■ **TEXTO PROPORCIONADO**

:::

El secreto del éxito estriba en su amor a Cristo que lo apremia a anunciar la buena nueva (cfr. 2Cor 5,14). Manifestó siempre un amor entrañable a judíos y paganos, dispuesto a sufrir amando por todos, imitando así la ternura del corazón de Cristo. Después de haber proclamado el evangelio en gran parte de la cuenca del Mare Nostrum (“desde Jerusalén hasta la Iliria”: Rom 15,19), expone a los romanos su deseo de llegar hasta el extremo de occidente: “como hace ya muchos años que deseo veros, confío en que, al fin, de paso para España, se logre mi deseo. Así lo espero… Partiré para España pasando por vuestra ciudad” (Rom 15,23-24.28). Probablemente llegó a España como exiliado, poco antes de ser apresado nuevamente y sufrir el martirio en Roma.

 

Él es sólo siervo y deudor del evangelio (cfr. Fil 2,22). Su “evangelio” es el mismo de todos los Apóstoles, pero insertado en situaciones culturales y sociológicas distintas (cfr. Rom 2,16; 16,25; Gal 2,2; 1Cor 1,17). Busca la “reconciliación” de todos con Dios en Cristo: “En nombre de Cristo os suplicamos: ¡reconciliaos con Dios!” (2Cor 5,20).

:::

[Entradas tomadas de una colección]
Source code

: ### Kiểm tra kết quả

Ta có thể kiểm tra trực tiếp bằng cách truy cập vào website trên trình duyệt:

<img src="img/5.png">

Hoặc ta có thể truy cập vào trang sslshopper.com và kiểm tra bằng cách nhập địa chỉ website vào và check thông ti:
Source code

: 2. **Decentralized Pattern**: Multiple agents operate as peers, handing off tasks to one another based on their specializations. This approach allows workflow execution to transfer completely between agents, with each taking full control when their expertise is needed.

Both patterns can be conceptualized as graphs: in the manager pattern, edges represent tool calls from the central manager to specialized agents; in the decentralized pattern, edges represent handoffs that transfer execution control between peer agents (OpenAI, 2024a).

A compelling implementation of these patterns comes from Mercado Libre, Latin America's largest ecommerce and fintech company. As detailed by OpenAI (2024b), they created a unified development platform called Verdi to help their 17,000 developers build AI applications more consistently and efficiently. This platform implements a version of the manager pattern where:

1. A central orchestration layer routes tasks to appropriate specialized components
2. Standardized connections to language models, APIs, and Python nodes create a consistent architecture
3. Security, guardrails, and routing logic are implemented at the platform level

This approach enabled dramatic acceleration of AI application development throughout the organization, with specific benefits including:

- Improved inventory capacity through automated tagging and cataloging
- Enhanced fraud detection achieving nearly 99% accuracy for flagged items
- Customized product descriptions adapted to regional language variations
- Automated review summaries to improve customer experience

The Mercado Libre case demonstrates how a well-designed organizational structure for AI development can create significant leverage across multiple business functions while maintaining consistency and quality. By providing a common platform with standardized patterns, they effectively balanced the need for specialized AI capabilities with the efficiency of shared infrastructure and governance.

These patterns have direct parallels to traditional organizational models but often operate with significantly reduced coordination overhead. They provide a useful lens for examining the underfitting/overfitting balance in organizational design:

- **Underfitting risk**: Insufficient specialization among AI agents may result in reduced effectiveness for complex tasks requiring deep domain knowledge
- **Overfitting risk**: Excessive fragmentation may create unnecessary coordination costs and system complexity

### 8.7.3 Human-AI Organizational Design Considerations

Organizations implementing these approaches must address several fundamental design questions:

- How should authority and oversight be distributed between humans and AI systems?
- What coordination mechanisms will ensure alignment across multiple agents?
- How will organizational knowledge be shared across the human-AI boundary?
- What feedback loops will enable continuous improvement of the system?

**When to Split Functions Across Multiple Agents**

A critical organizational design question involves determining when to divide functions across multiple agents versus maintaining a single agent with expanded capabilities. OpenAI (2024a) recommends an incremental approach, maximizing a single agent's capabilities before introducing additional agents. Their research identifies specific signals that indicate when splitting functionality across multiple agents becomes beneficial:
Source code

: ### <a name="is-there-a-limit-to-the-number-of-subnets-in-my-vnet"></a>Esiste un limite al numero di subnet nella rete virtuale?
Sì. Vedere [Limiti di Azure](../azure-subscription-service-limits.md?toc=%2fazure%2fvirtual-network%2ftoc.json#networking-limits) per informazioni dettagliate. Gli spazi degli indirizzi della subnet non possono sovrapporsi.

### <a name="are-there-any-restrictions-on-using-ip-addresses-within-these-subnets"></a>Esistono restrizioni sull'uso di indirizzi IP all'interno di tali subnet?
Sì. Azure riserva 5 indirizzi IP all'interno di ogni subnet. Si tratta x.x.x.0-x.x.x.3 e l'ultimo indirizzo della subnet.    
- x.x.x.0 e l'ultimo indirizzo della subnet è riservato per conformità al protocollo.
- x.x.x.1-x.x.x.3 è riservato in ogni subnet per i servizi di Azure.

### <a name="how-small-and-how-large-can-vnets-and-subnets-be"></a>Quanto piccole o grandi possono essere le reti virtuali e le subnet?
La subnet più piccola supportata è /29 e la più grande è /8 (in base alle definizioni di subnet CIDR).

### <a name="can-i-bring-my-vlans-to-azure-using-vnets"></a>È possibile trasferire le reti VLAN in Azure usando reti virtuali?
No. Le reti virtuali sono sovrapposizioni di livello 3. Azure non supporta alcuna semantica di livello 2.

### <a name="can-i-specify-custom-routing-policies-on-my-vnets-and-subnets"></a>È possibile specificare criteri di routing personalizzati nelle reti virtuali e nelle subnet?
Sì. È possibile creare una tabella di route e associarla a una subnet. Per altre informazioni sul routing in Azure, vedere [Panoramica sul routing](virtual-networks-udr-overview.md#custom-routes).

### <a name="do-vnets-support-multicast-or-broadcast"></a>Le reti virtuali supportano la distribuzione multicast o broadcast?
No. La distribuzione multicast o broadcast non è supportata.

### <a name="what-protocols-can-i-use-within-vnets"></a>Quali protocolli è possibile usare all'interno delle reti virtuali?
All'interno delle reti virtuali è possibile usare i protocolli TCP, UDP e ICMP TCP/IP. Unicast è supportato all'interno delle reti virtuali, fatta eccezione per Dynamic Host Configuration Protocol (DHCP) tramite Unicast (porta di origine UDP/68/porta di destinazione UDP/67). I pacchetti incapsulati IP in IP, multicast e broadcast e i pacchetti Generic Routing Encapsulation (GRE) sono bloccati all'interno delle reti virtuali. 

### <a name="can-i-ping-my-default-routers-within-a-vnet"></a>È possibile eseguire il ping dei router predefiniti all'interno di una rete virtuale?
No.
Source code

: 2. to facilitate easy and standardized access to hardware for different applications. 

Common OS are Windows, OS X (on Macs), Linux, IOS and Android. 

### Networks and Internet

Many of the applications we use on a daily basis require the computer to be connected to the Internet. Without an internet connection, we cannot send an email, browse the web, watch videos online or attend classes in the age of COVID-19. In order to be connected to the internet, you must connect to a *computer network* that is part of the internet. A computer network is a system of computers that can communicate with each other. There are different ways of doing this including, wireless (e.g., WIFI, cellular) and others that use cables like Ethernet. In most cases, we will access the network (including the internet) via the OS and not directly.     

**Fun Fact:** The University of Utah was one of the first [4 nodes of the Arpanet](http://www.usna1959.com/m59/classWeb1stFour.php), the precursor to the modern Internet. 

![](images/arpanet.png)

:::

■ **LISTA DE TAREAS**
1 – Duplica el texto proporcionado completo, sin cambiar nada.
2 – Extrae de los registros todas las líneas que contengan la cadena "manager". Se distinguen mayúsculas y minúsculas.

■ **RESULTADOS EN ORDEN**
1 –
El secreto del éxito estriba en su amor a Cristo que lo apremia a anunciar la buena nueva (cfr. 2Cor 5,14). Manifestó siempre un amor entrañable a judíos y paganos, dispuesto a sufrir amando por todos, imitando así la ternura del corazón de Cristo. Después de haber proclamado el evangelio en gran parte de la cuenca del Mare Nostrum (“desde Jerusalén hasta la Iliria”: Rom 15,19), expone a los romanos su deseo de llegar hasta el extremo de occidente: “como hace ya muchos años que deseo veros, confío en que, al fin, de paso para España, se logre mi deseo. Así lo espero… Partiré para España pasando por vuestra ciudad” (Rom 15,23-24.28). Probablemente llegó a España como exiliado, poco antes de ser apresado nuevamente y sufrir el martirio en Roma.

 

Él es sólo siervo y deudor del evangelio (cfr. Fil 2,22). Su “evangelio” es el mismo de todos los Apóstoles, pero insertado en situaciones culturales y sociológicas distintas (cfr. Rom 2,16; 16,25; Gal 2,2; 1Cor 1,17). Busca la “reconciliación” de todos con Dios en Cristo: “En nombre de Cristo os suplicamos: ¡reconciliaos con Dios!” (2Cor 5,20).

2 –
Both patterns can be conceptualized as graphs: in the manager pattern, edges represent tool calls from the central manager to specialized agents; in the decentralized pattern, edges represent handoffs that transfer execution control between peer agents (OpenAI, 2024a).
A compelling implementation of these patterns comes from Mercado Libre, Latin America's largest ecommerce and fintech company. As detailed by OpenAI (2024b), they created a unified development platform called Verdi to help their 17,000 developers build AI applications more consistently and efficiently. This platform implements a version of the manager pattern where:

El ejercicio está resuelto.